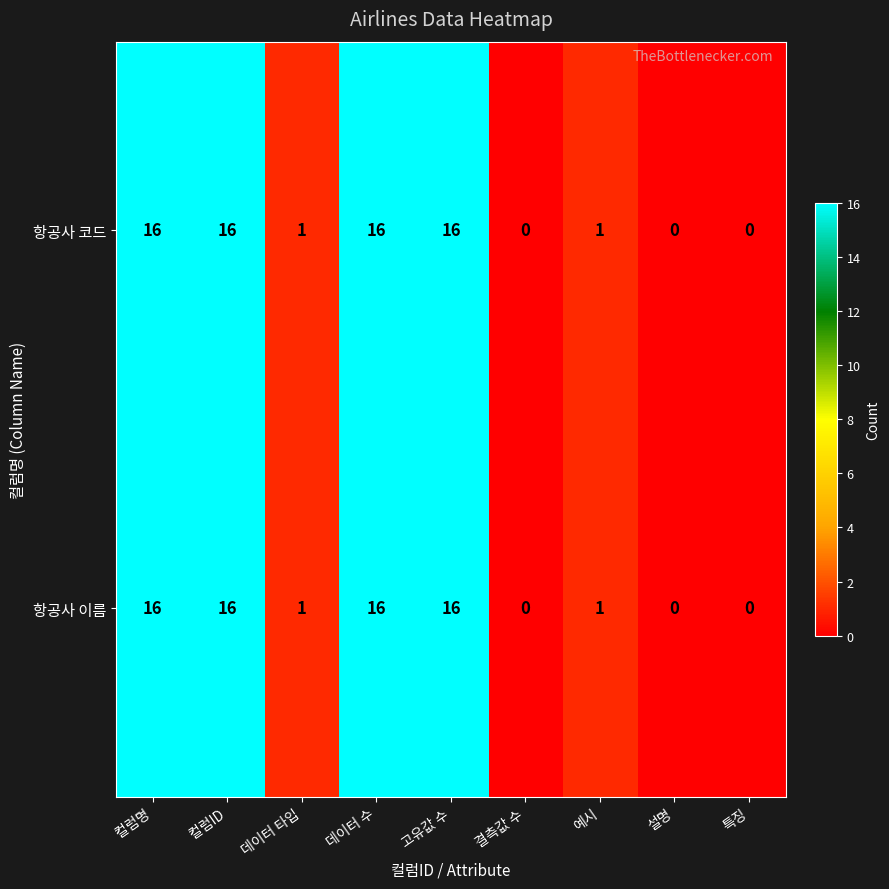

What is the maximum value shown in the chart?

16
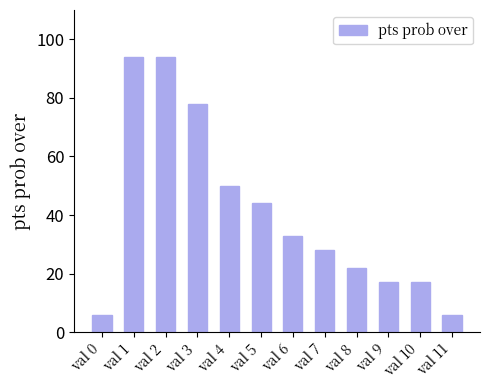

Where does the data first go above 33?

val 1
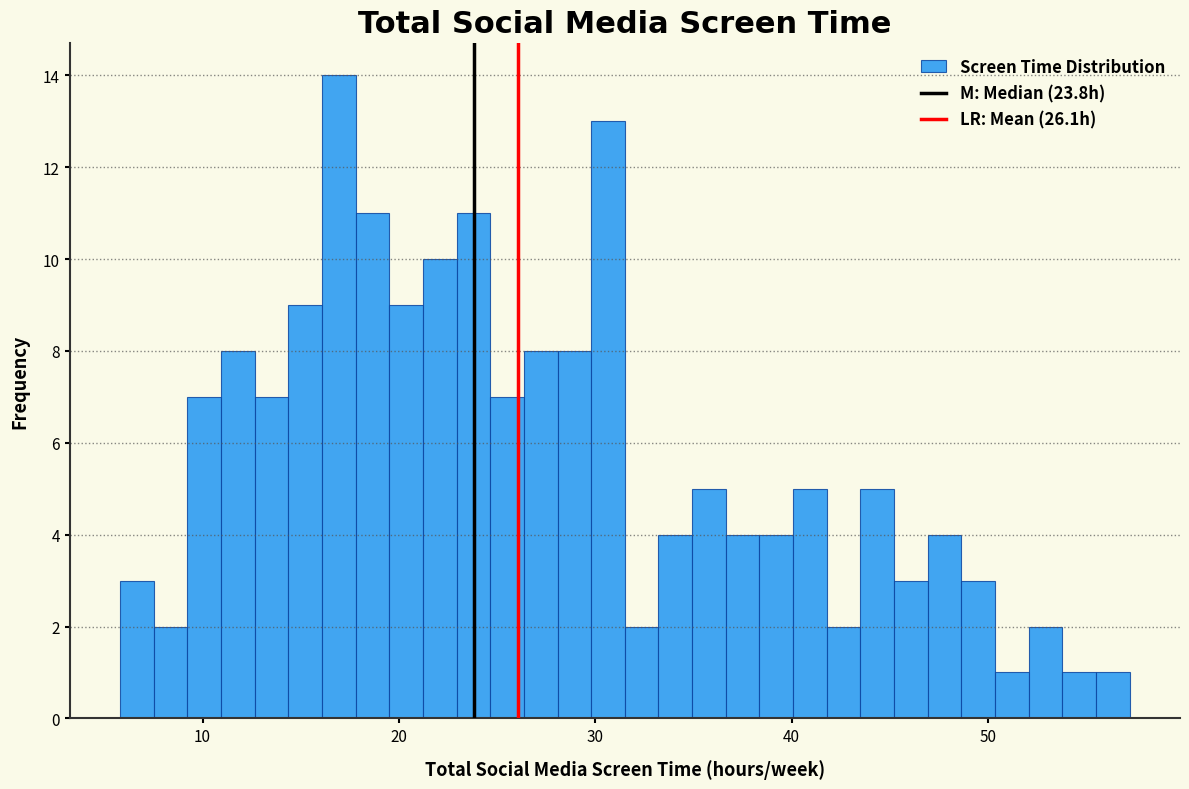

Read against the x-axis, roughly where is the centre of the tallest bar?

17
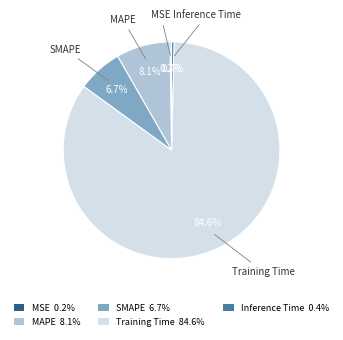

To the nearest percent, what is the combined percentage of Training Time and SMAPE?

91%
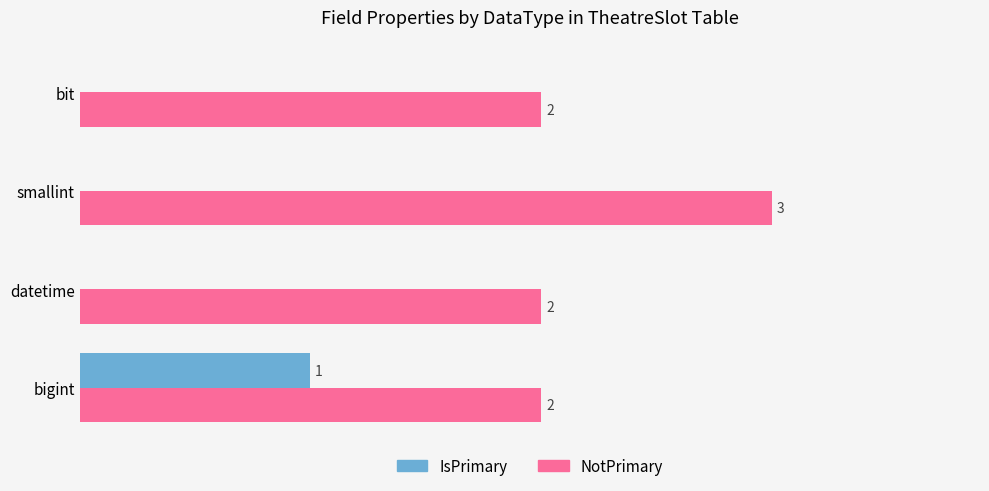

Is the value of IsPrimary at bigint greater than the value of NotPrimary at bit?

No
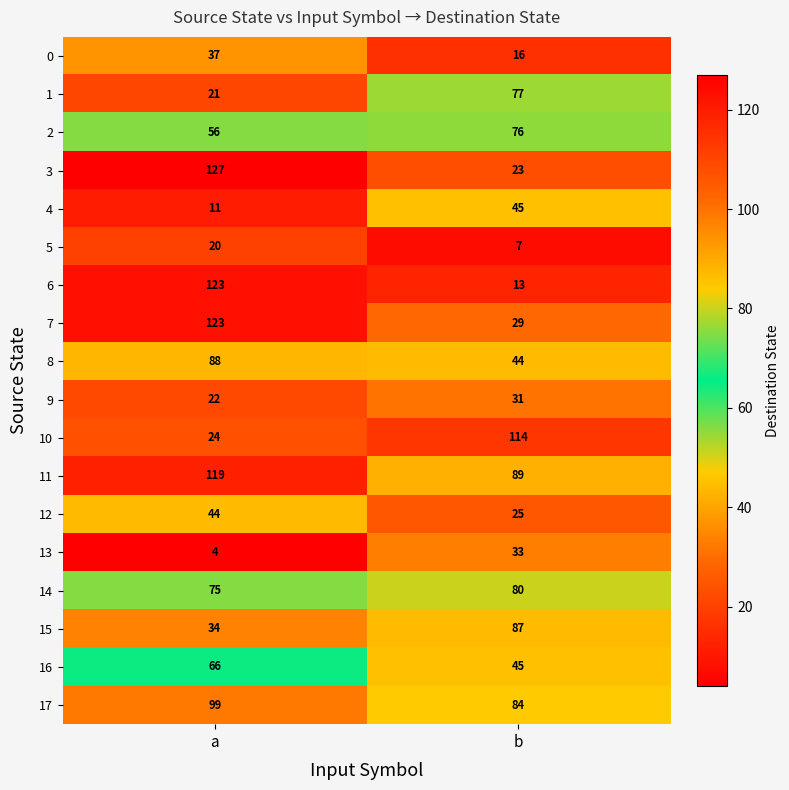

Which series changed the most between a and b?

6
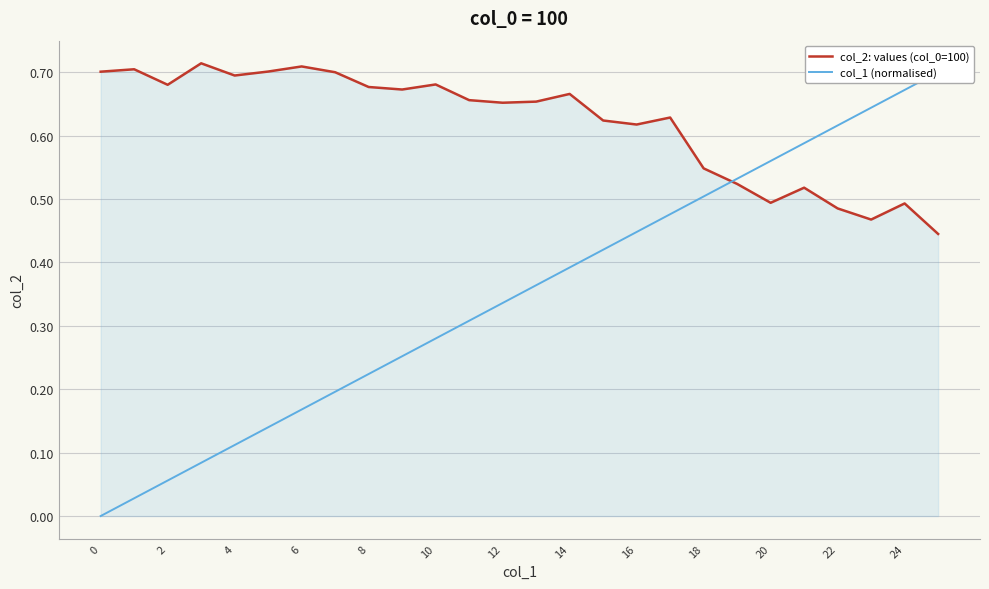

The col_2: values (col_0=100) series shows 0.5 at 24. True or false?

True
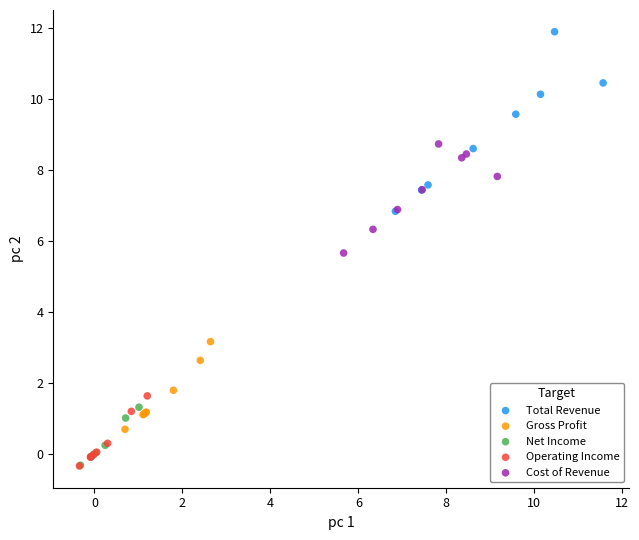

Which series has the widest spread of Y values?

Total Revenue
───
What you need to do:
Reproduce the text of all the items above word for word, leaving out the pictures.

Exercise response:
What is the maximum value shown in the chart?

16

Where does the data first go above 33?

val 1

Read against the x-axis, roughly where is the centre of the tallest bar?

17

To the nearest percent, what is the combined percentage of Training Time and SMAPE?

91%

Is the value of IsPrimary at bigint greater than the value of NotPrimary at bit?

No

Which series changed the most between a and b?

6

The col_2: values (col_0=100) series shows 0.5 at 24. True or false?

True

Which series has the widest spread of Y values?

Total Revenue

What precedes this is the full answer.